Do mesmo modo que há uma escala das transumâncias, há uma escala das ilusões. Aliás, depois de deus, há quase tudo. Não por acaso, agora apenas a velocidade, a última propriedade divina, guarda o limite do que é possível. No momento em que conseguirmos ser ainda mais rápidos, no momento em que as máquinas permitirem ir além do limite do que é possível, deus será definitivamente ultrapassado. Este enunciado do avanço, deus por uma máquina, está quase consumado. Quando estiver, então, alcançaremos a condição de deus e o nosso nome. Deus ex machina.

fotografia © Nuno Abreu
legenda © Sérgio Faria

2007-12-17

foto&legenda # 382 (wacky races, i)

Aprendemos que nos veículos de chão, os automóveis, como nos veículos alados, os aviões, os pneus comportam-se sempre como animais rastejantes. Mas depois vêm os malucos das máquinas voadoras e viram tudo do avesso.
fotografia © Nuno Abreu
legenda © Sérgio Faria

2007-12-14

foto&legenda # 381 (suite de metais, ii)

Como uma febre, os sons repetem-se de modo sincopado, preenchendo o vazio entre os corpos. Se tivesse que classificar o caso, arriscaria ostinato. Em intervalos regulares, o sopro produz o mesmo corte áspero no silêncio, encontrando uma harmonia estranha e o ritmo que ela consente. Ainda faltam muitos degraus para atingir o patamar de Davis, mas, sente-se, tentando-se o sopro, acrescenta-se um espaço novo sobre o espaço, comprimindo a dimensão que os separa. No momento certo, cumprindo a cadência, o sopro produz simultaneamente o rasgo e a união. Os corpos sentem isso e embalam. É porque dançam.

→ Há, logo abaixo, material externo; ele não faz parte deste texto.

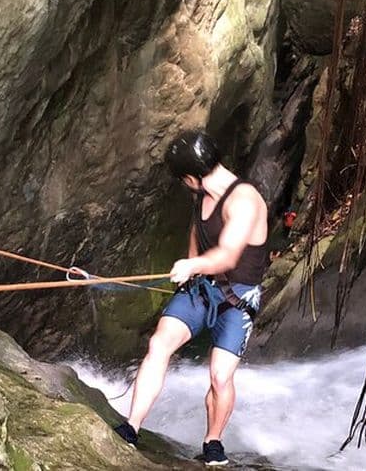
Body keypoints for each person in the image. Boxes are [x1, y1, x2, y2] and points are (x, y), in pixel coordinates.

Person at [113, 130, 268, 466]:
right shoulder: (203, 194)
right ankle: (131, 426)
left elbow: (227, 255)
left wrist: (191, 264)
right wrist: (190, 271)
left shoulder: (244, 200)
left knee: (219, 375)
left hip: (238, 297)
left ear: (191, 176)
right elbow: (197, 232)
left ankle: (213, 442)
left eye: (182, 179)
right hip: (201, 289)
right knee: (160, 343)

fotografia © Pedro Gonçalves
legenda © Sérgio Faria

2007-12-12

foto&legenda # 380 (suite de metais, i)

A ordem é esta, primeiro o silêncio, depois a dança. É uma ordem como qualquer outra, que congrega ou aproxima os elementos. Mas não é eterna. A seguir a ordem dissipa-se e abre-se um vazio, para onde se precipita uma vaga de vibrações nova. Durante este processo, um novelo de sons atinge o sangue. A carne cora. Uma espécie de benção envolve-a. Ao mesmo tempo as sombras crescem e guardam os corpos sob a sua protecção. A luz traça golpes nos corpos. E, no plano onde, antes, o silêncio fermentava, o som transforma-se em jogo de gravidade. As órbitas que continuam, essas, são a necessidade feita pela dança.
fotografia © Pedro Gonçalves
legenda © Sérgio Faria

2007-12-10

foto&legenda # 379 (o apocalipse de sansão)

A força da humanidade de um homem afere-se pela sua capacidade de derrubar os tempos templos em que o cativam.
fotografia © Pedro Gonçalves
legenda © Sérgio Faria

2007-12-09

Foto&Legenda - II

Casa.
Escritório. pátio. Interior. exterior. Sombras. sol. Calor. frio.
Pedra. pedra. Flor. flor.
Vidro. janela.
Casa.

foto "caseira"
legenda Sérgio Ribeiro

2007-12-07

foto&legenda # 377 (a casa amarela)

À porta daquela casa havia um candeeiro para os cuidados. Depois do sol começava o inferno.
fotografia © Paulo Vaz Henriques
legenda © Sérgio Faria

2007-12-06

Foto&Legenda de regresso e com título:________ Bem-aventurança

Retrato de gato com orelha revirada, um dentinho a espreitar, duas patas e meia, e de três dedos de mão de "dona" adormecida sobre o pêlo macio e quente. Tudo posto em sossego e tirando do viver o doce fruito.
foto "caseira"
legenda de Sérgio Ribeiro

2007-12-05

foto&legenda # 375 (dessedentar)

Um dos exemplos da soberania da espera é a espera dos copos, que, como virgens em repouso, esperam o seu motivo, para atenderem ao uso que as mãos lhe reclamam.
fotografia © Paulo Vaz Henriques
legenda © Sérgio Faria

2007-12-03

foto&legenda # 374 (caderno do ditado da umbria)

Às voltas com o apagamento, ele segue os intervalos cortados da sombra, onde, pelos passos que conduz, descobre um caminho.